Closing the Terahertz Gap
Shur and Kersting are among the first scientists in the world to create prototype devices for systems that use terahertz waves to carry microelectric signals. Their pioneering research with terahertz-speed electronic devices has been credited with closing the "terahertz gap" – the term for the scientifically rich but technologically undeveloped THz frequency. Wilke pioneered the application of single-shot THz-radiation pulse measurements to femtosecond relativistic electron beam bunch length measurements. This is a significant advancement of electron beam diagnostics for new types of x-ray free electron laser and high energy physics.

Research at the center is currently focused on the generation and detection of free-space THz beams using ultra-fast optics and electro-optic crystals. A primary goal is to develop and refine the instrumentation – finding higher dynamic ranges, achieving faster data acquisition, and increasing sensitivities to enable the detection of monomolecular layers – that will move THz technology beyond its current niche applications to support wider use in biomedicine.

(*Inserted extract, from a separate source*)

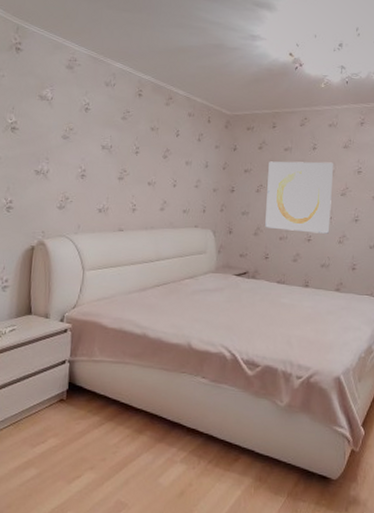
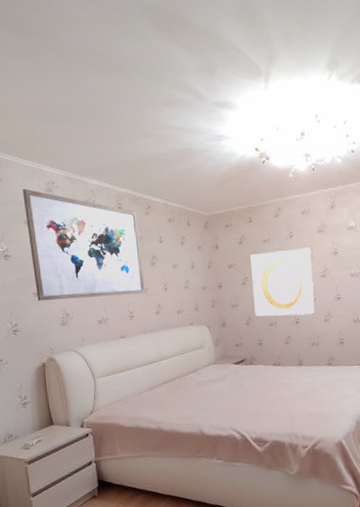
wall art: none [38,62,157,187] -> present [22,188,145,302]

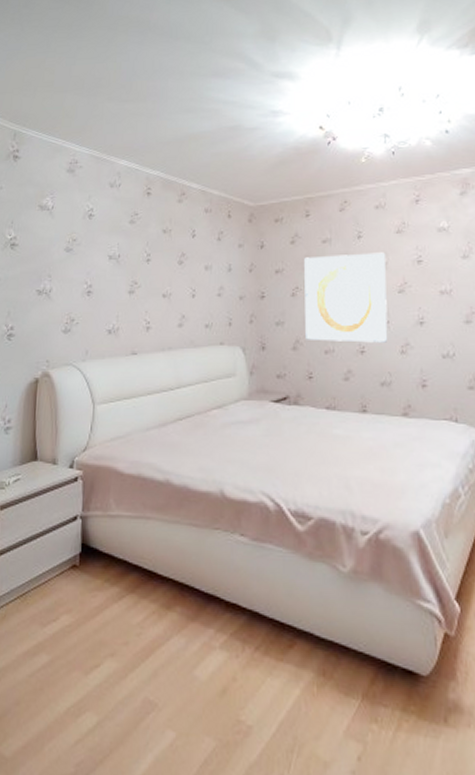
wall art: present [22,188,145,302] -> none [40,168,169,301]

Rays of Hope – Biomedicine
Perhaps the greatest potential for this research lies in biomedical imaging and genetic diagnostics. T-rays offer hope for improved detection of breast cancer through sharper imaging and molecular fingerprinting. Each year, more than a half million biopsies of breast tissue are required to compensate for inaccurate and uncertain diagnoses using current detection methods. Zhang has begun working with doctors at the Boston Medical Center, using THz systems developed at Rensselaer to identify breast tumors. Another medical research team in England has received a grant of $6 million to perform clinical studies using the technology developed here. Nikon in Japan has developed a commercial T-ray imaging system based on Rensselaer's invention.

Rensselaer's terahertz research group has received nearly $10 million in grants from the National Science Foundation, Army Research Office, Army Research Laboratory, Air Force Office of Scientific Research, Defense Advanced Research Projects Agency, Department of Energy, Research Corporation, IMRA America Incorporated, Molecular OptoElectronic Corporation, and Zomega Technology Corporation.

Terahertz – Waves of the Future
The center's four labs are equipped with the most advanced photonic and opto-electronic instrumentation for generating, measuring, and recording picosecond and femtosecond terahertz radiation waves. The research center currently supports four faculty members and at least 30 graduate and 30 undergraduate students.

Rensselaer's Center for Terahertz Research stands at the forefront of terahertz technology, a science still in its infancy yet expected to become one of the most promising research areas for transformational imaging in the 21st century.